Using thermal and infrared data combined with AI processing, a new visual system can see its surroundings in total darkness as it would in daylight.
HADAR (heat-assisted detection and ranging) combines thermal physics, infrared imaging, and machine learning to pave the way for "fully passive and physics-aware machine perception," according to the Purdue University research team.
Traditional sensors such as LiDAR, radar, and sonar have problems with signal interference and eye safety risks. Video cameras, on the other hand, perform poorly or not at all in low-light conditions such as night, fog, or rain. However, they do provide a realistic image of the environment.
Thermal imaging systems, meanwhile, work well in the dark and are largely independent of weather and light. But the images captured are blurry, lack depth and provide only an abstract picture of the environment.
Robust vision system for robots and autonomous vehicles that is still too slow and bulky for everyday use
The HADAR system aims to combine the best elements of both visualization technologies: Visual data from the robust thermal imaging system is enriched with depth data from an infrared system, and artificial intelligence is used to add more detail, depth, and texture.
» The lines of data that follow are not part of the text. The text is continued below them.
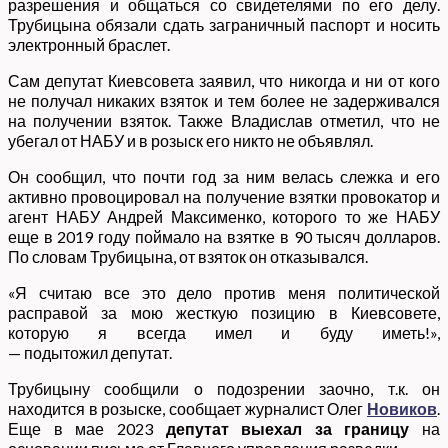
разрешения и общаться со свидетелями по его делу.
Трубицына обязали сдать заграничный паспорт и носить
электронный браслет.
Сам депутат Киевсовета заявил, что никогда и ни от кого
не получал никаких взяток и тем более не задерживался
на получении взяток. Также Владислав отметил, что не
убегал от НАБУ и в розыск его никто не объявлял.
Он сообщил, что почти год за ним велась слежка и его
активно провоцировал на получение взятки провокатор и
агент НАБУ Андрей Максименко, которого то же НАБУ
еще в 2019 году поймало на взятке в 90 тысяч долларов.
По словам Трубицына, от взяток он отказывался.
«Я считаю все это дело против меня политической
расправой за мою жесткую позицию в Киевсовете,
которую я всегда имел и буду иметь!»,
— подытожил депутат.
Трубицыну сообщили о подозрении заочно, т.к. он
находится в розыске, сообщает журналист Олег
Новиков
.
Еще в мае 2023
депутат выехал за границу
на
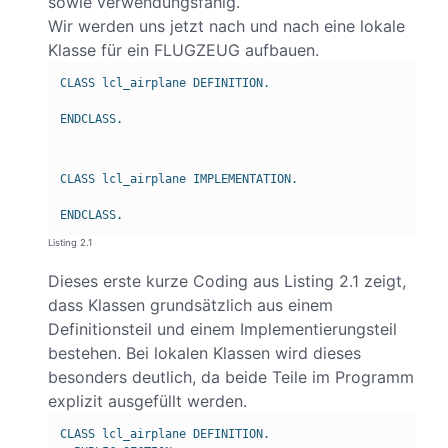
sowie verwendungsfähig.
Wir werden uns jetzt nach und nach eine lokale
Klasse für ein FLUGZEUG aufbauen.
CLASS lcl_airplane DEFINITION.
ENDCLASS.
CLASS lcl_airplane IMPLEMENTATION.
ENDCLASS.
Listing 2.1
Dieses erste kurze Coding aus Listing 2.1 zeigt,
dass Klassen grundsätzlich aus einem
Definitionsteil und einem Implementierungsteil
bestehen. Bei lokalen Klassen wird dieses
besonders deutlich, da beide Teile im Programm
explizit ausgefüllt werden.
CLASS lcl_airplane DEFINITION.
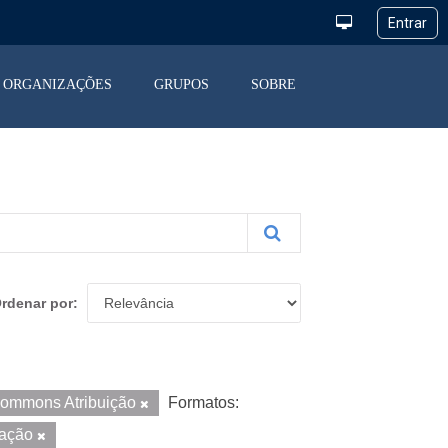
ORGANIZAÇÕES
GRUPOS
SOBRE
rdenar por
Commons Atribuição
Formatos:
ração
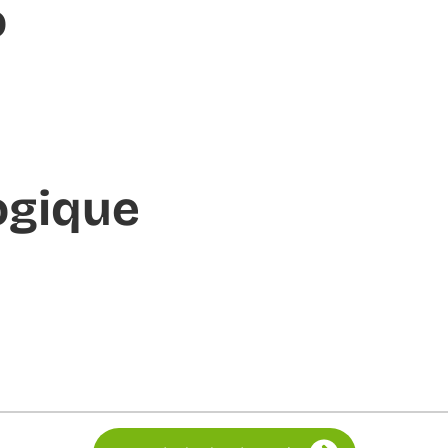
o
ogique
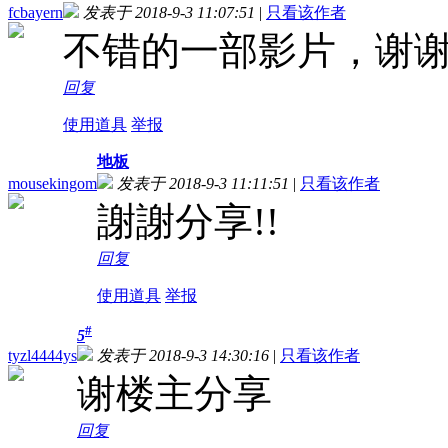
fcbayern
发表于 2018-9-3 11:07:51
|
只看该作者
不错的一部影片，谢
回复
使用道具
举报
地板
mousekingom
发表于 2018-9-3 11:11:51
|
只看该作者
謝謝分享!!
回复
使用道具
举报
#
5
tyzl4444ys
发表于 2018-9-3 14:30:16
|
只看该作者
谢楼主分享
回复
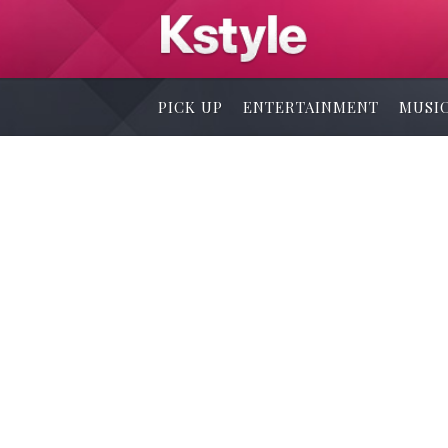
PICK UP
ENTERTAINMENT
MUSI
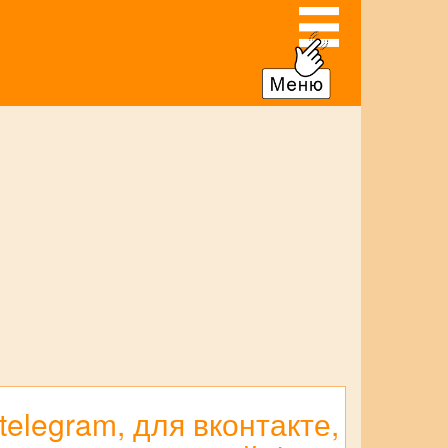
telegram, для вконтакте,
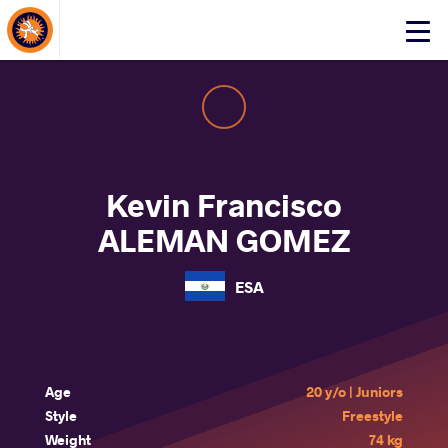
About Events
Click
here
to
open
mobile
menu
Kevin Francisco
ALEMAN GOMEZ
ESA
Age
20 y/o | Juniors
Style
Freestyle
Weight
74 kg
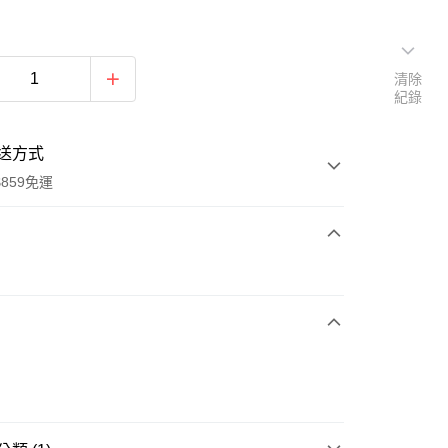
清除
紀錄
送方式
859免運
次付款
付款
This allows HADAR to see the world as clearly in total darkness as it does in daylight, according to the research team. It can also detect physical features beyond the range of human vision.
But before HADAR can be built into cars or robots for everyday use, the system needs to get smaller and faster. Currently, it can only capture about one frame per second.
For an image that is reasonably smooth to the human eye, at least 24 frames per second are needed; for safety-related applications, such as autonomous driving cars, 30 frames per second or more would be better. In addition, the system is still too expensive, says Fanglin Bao, a researcher involved in its development.
In addition to autonomous driving and robotics, the research team sees potential applications in agriculture, defense, health care, geosciences, and wildlife monitoring.
The research is supported by the U.S. defense agency DARPA, among others. A patent application is in the works.